Senate Budget Committee Chairman Bernie Sanders (I-VT) was dismissive of reconciliation criticism, on the grounds that Republicans — when they were in control of the White House, House and Senate (all three are required for a party to pursue the process) — used it to try for Affordable Care Act (ACA) repeal and to pass the Tax Cuts & Jobs Act (TCJA). "My Republican colleagues used reconciliation to give almost $2 trillion in tax breaks to the rich and large corporations in the midst of massive income inequality … try to throw 32 million people off the health care they had … [and] allow for drilling in the Arctic wilderness," Sanders said in Punchbowl. "You know what? I think we can use reconciliation to protect the needs of working families."

Minimum wage

While there have been questions raised over how the minimum wage increase to $15/hour in the Biden stimulus plan can fit within budget reconciliation rules, Democrats including House Budget Committee Chairman John Yarmuth (D-KY) and Senate Democratic Whip Dick Durbin (D-IL) have suggested there will be an effort to include the provision. And there may be a tax angle. The Wall Street Journal said the approach to fitting the provision within the rules may involve "crafting the minimum-wage increase as a tax against companies that don't pay the wage." Additionally, "some lawmakers argue that a minimum-wage increase itself has enough of a budgetary impact to pass muster with the Senate parliamentarian, who adjudicates which policy provisions can be included in the reconciliation process."
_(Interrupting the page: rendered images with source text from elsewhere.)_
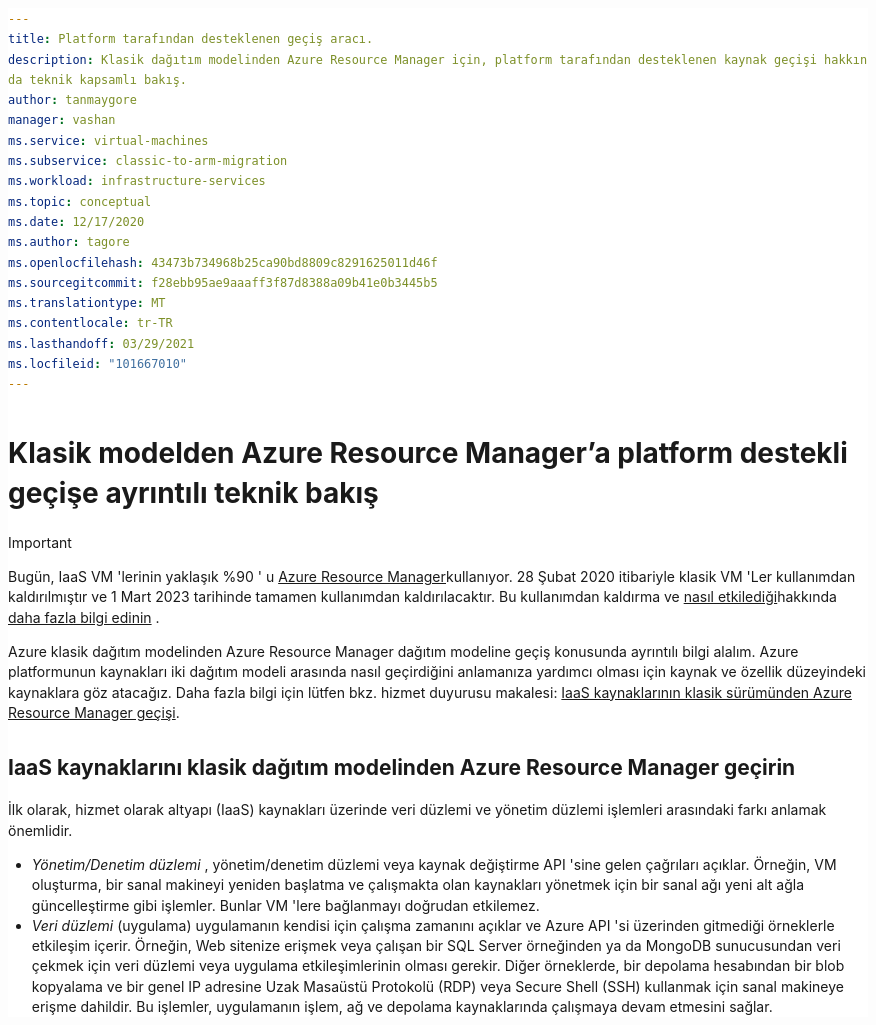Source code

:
 ```yaml
---
title: Platform tarafından desteklenen geçiş aracı.
description: Klasik dağıtım modelinden Azure Resource Manager için, platform tarafından desteklenen kaynak geçişi hakkında teknik kapsamlı bakış.
author: tanmaygore
manager: vashan
ms.service: virtual-machines
ms.subservice: classic-to-arm-migration
ms.workload: infrastructure-services
ms.topic: conceptual
ms.date: 12/17/2020
ms.author: tagore
ms.openlocfilehash: 43473b734968b25ca90bd8809c8291625011d46f
ms.sourcegitcommit: f28ebb95ae9aaaff3f87d8388a09b41e0b3445b5
ms.translationtype: MT
ms.contentlocale: tr-TR
ms.lasthandoff: 03/29/2021
ms.locfileid: "101667010"
---
```

# <a name="technical-deep-dive-on-platform-supported-migration-from-classic-to-azure-resource-manager"></a>Klasik modelden Azure Resource Manager’a platform destekli geçişe ayrıntılı teknik bakış

> [!IMPORTANT]
> Bugün, IaaS VM 'lerinin yaklaşık %90 ' u [Azure Resource Manager](https://azure.microsoft.com/features/resource-manager/)kullanıyor. 28 Şubat 2020 itibariyle klasik VM 'Ler kullanımdan kaldırılmıştır ve 1 Mart 2023 tarihinde tamamen kullanımdan kaldırılacaktır. Bu kullanımdan kaldırma ve [nasıl etkilediği](./classic-vm-deprecation.md#how-does-this-affect-me)hakkında [daha fazla bilgi edinin]( https://aka.ms/classicvmretirement) .

Azure klasik dağıtım modelinden Azure Resource Manager dağıtım modeline geçiş konusunda ayrıntılı bilgi alalım. Azure platformunun kaynakları iki dağıtım modeli arasında nasıl geçirdiğini anlamanıza yardımcı olması için kaynak ve özellik düzeyindeki kaynaklara göz atacağız. Daha fazla bilgi için lütfen bkz. hizmet duyurusu makalesi: [IaaS kaynaklarının klasik sürümünden Azure Resource Manager geçişi](migration-classic-resource-manager-overview.md).


## <a name="migrate-iaas-resources-from-the-classic-deployment-model-to-azure-resource-manager"></a>IaaS kaynaklarını klasik dağıtım modelinden Azure Resource Manager geçirin
İlk olarak, hizmet olarak altyapı (IaaS) kaynakları üzerinde veri düzlemi ve yönetim düzlemi işlemleri arasındaki farkı anlamak önemlidir.

* *Yönetim/Denetim düzlemi* , yönetim/denetim düzlemi veya kaynak değiştirme API 'sine gelen çağrıları açıklar. Örneğin, VM oluşturma, bir sanal makineyi yeniden başlatma ve çalışmakta olan kaynakları yönetmek için bir sanal ağı yeni alt ağla güncelleştirme gibi işlemler. Bunlar VM 'lere bağlanmayı doğrudan etkilemez.
* *Veri düzlemi* (uygulama) uygulamanın kendisi için çalışma zamanını açıklar ve Azure API 'si üzerinden gitmediği örneklerle etkileşim içerir. Örneğin, Web sitenize erişmek veya çalışan bir SQL Server örneğinden ya da MongoDB sunucusundan veri çekmek için veri düzlemi veya uygulama etkileşimlerinin olması gerekir. Diğer örneklerde, bir depolama hesabından bir blob kopyalama ve bir genel IP adresine Uzak Masaüstü Protokolü (RDP) veya Secure Shell (SSH) kullanmak için sanal makineye erişme dahildir. Bu işlemler, uygulamanın işlem, ağ ve depolama kaynaklarında çalışmaya devam etmesini sağlar.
The two parties are poised to come together on another controversial issue: organizing the Senate amid the possibility Democrats could eventually move to end the legislative filibuster and modeling a power-sharing agreement after the one in 2001, the last time the Senate was split 50-50. Senate Republican leader Mitch McConnell (R-KY) said, "two Democratic Senators confirmed they will not provide the votes to eliminate the legislative filibuster," which "will let us move forward with a 50-50 power-sharing agreement containing all the elements of the 2001 model. Because it will sit on the same foundation."

He followed that up with a warning to Democrats that if they do move to get rid of the filibuster, the "body would grind to a halt like we've never seen" and Republicans could employ procedural tactics to halt business in the chamber, including challenging whether a quorum is present and denying unanimous consent requests. "I'm glad we've stepped back from this cliff. Taking this plunge would not be some progressive's dream. It would be a nightmare. I guarantee it," Senator McConnell said.


Deputy Assistant Treasury Secretary for Tax Policy Mark Mazur said during an ABA conference that he wants to bring back Treasury "green books," which during the Obama and previous administrations included detailed lists of tax proposals. "That's something I feel pretty strongly about — I think it's an important contribution to the public debate," he said in Tax Notes. (The Trump administration, which sought and achieved tax reform in Year 1, didn't publish any green books.)

On prospects for retroactive tax increases: "Mazur said that's a tough one to answer, but noted that taxpayers often change their behavior based on the tax law. With retroactive changes, it's much more difficult for that happen, so having tax increases apply retroactively isn't normally the first choice, he said. But retroactive tax increases have been made in the past, and if that's the case, it's probably better to enact the provision earlier in the year, he said."


President Biden's expected executive actions on health care set for as early as Thursday were previewed in a Washington Post story that said they aim to "to reopen federal marketplaces selling [ACA] health plans and to lower recent barriers to joining Medicaid."